▸ Reading text
**********

Author(s): Min-Hong Zhang and V. Mohan Malhotra

Publication: Materials Journal

Volume: 93

Issue: 6

Appears on pages(s): 629-636

Keywords: durability; high-performance concretes; portland cements; pozzolans; rice husk ash; silica fume.

Date: 11/1/1996

Abstract:
This paper presents results on the physical and chemical properties of rice husk ash (RHA), and deals with the properties of fresh and hardened concrete incorporating the same ash. The properties of fresh concrete investigated included workability, bleeding, setting time, and autogenous temperature rise, and those of the hardened concrete included compressive, splitting tensile, and fexural strengths, modulus of elasticity, drying shrinkage, resistance to chloride ion penetration, resistance to freezing and thawing cycling, and salt-scaling resistance. In addition to the effects of the percentage of RHA and the water-cementitious materials ratio on the properties investigated, the properties of the RHA concrete were also compared with those of the control portland cement concrete and silica fume concrete. The test results indicate that the RHA is highly pozzolanic and can be used as a supplementary cementing material to produce high-performance concrete. Although it requires a higher dosage of the superplasticizer and the air-entraining admixture compared with those of the control concrete and the silica fume concrete, the RHA concrete can be produced with satisfactory slump, air content, and setting time. In general the RHA concrete had higher compressive strengths at various ages up to 730 days compared with that of the control concrete, but a lower value than that of the silica fume concrete. The flexural and the splitting tensile strengths, modulus of elasticity, and drying shrinkage of the control concrete and the concrete incorporating RHA or silica fume were comparable. The RHA concrete had excellent resistance to chloride ion penetration, and the charge passed in coulombs was below 1000 both at 28 and 91 days. The RHA concrete also showed excellent performance under freezing and thawing conditions, and its resistance to deicing salt scaling was similar to that of the control concrete and marginally better than that of the silica fume concrete.

**********

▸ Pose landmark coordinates
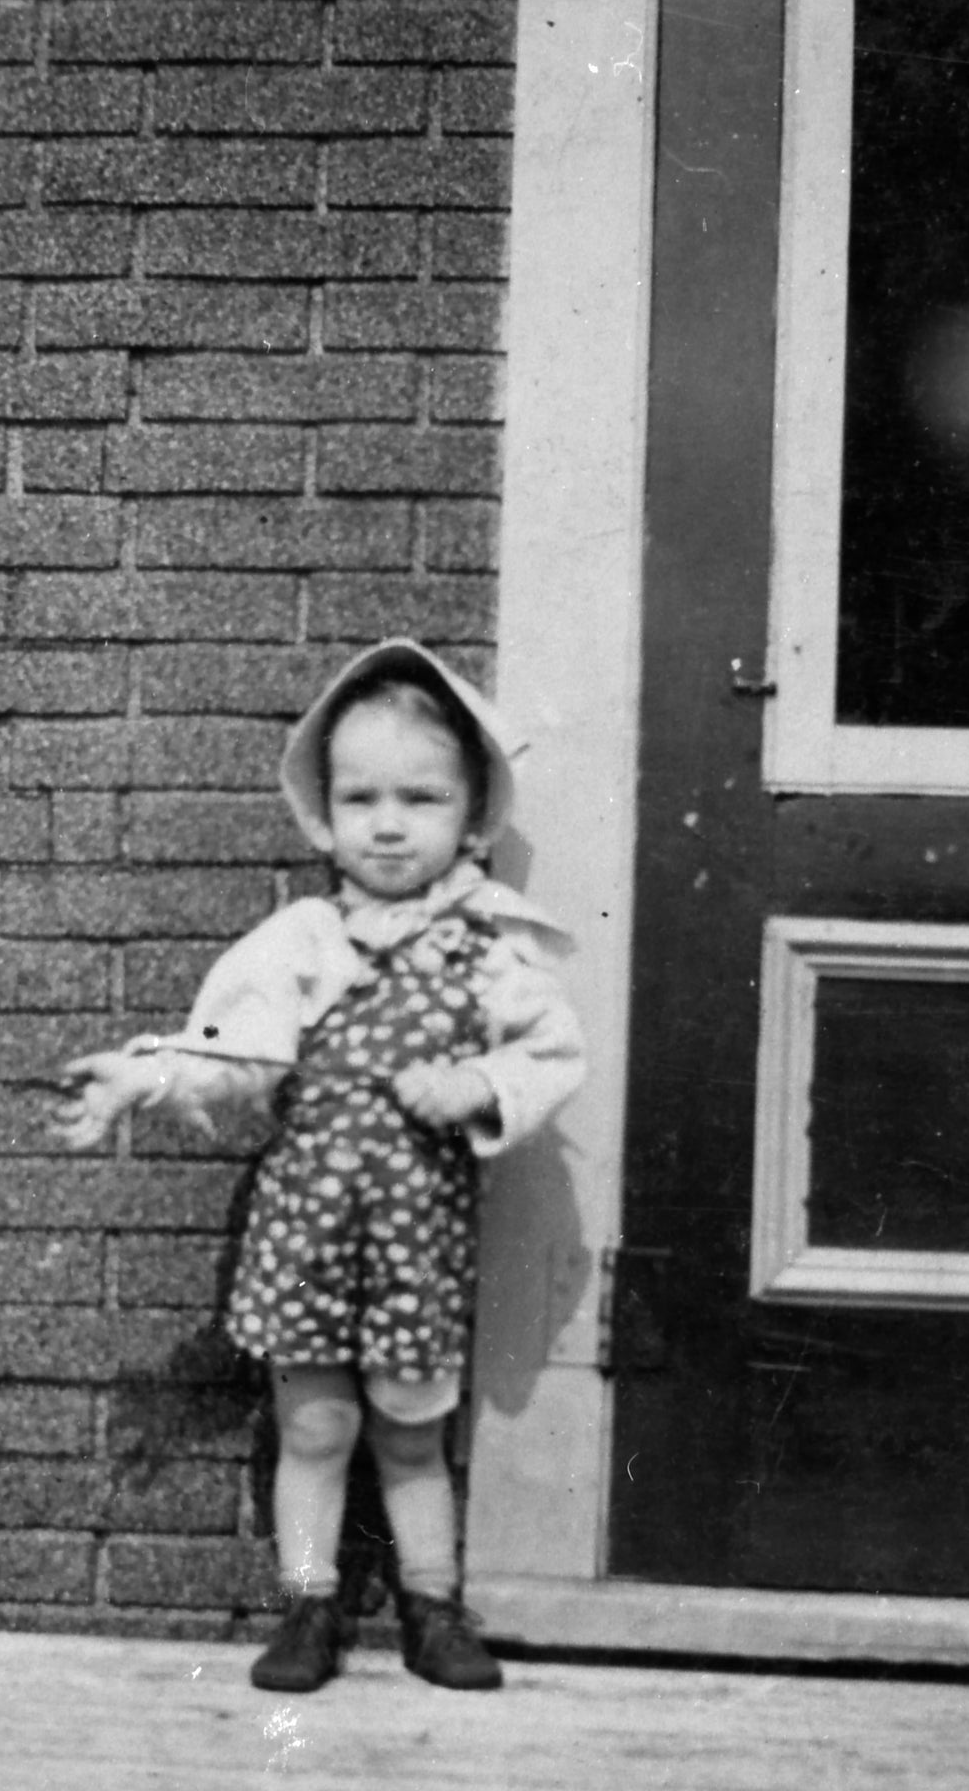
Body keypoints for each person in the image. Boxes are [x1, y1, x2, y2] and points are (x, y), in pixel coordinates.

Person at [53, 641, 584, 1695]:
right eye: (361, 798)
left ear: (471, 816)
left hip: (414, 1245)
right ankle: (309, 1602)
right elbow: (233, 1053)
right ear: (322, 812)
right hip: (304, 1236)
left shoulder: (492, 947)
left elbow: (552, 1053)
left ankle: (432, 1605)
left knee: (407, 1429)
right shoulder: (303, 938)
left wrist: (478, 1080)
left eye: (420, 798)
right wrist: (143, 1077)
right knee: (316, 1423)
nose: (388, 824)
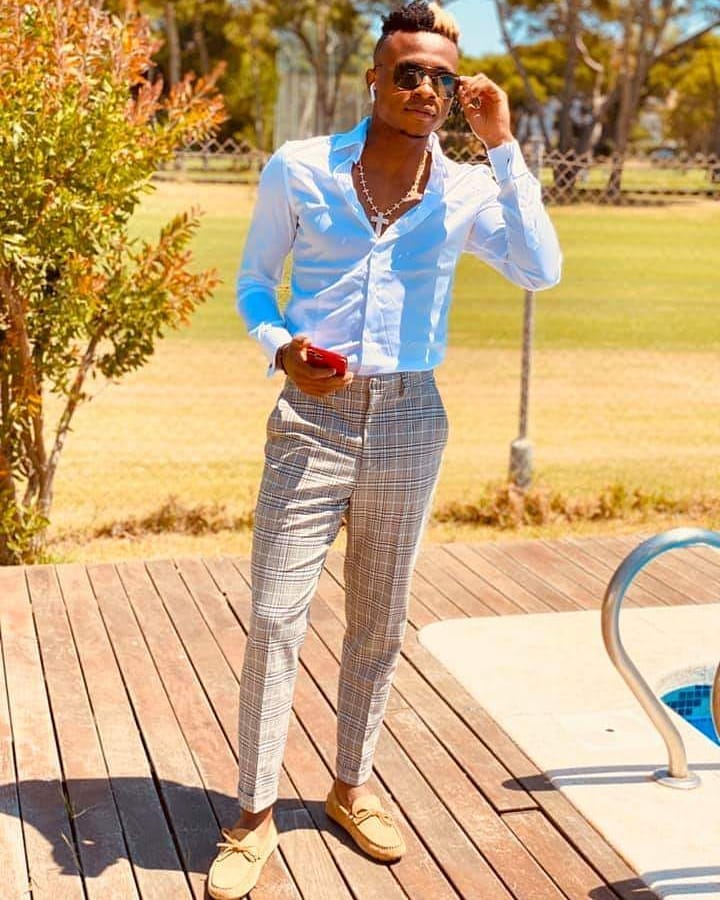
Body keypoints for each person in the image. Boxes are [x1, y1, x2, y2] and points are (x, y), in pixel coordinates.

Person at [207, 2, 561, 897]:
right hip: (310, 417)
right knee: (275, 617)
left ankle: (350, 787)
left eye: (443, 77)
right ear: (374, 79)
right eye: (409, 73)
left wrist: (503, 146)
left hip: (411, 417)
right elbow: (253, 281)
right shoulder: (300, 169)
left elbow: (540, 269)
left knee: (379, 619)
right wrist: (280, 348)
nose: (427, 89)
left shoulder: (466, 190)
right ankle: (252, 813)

**********

▸ Exercise 1
Answer these questions about the rice husk ash abstract:
(a) In which publication did the work appear?
(b) Up to what age were the compressive strengths of the RHA concrete compared with the control concrete?
(c) How much charge in coulombs passed through the RHA concrete at 28 and 91 days?
▸ Exercise 2
Reproduce the passage of the rice husk ash abstract starting at "Publication: Materials Journal" and ending at "ash; silica fume.".

▸ Task output 1
(a) Materials Journal
(b) 730 days
(c) Below 1000 coulombs

▸ Task output 2
Publication: Materials Journal

Volume: 93

Issue: 6

Appears on pages(s): 629-636

Keywords: durability; high-performance concretes; portland cements; pozzolans; rice husk ash; silica fume.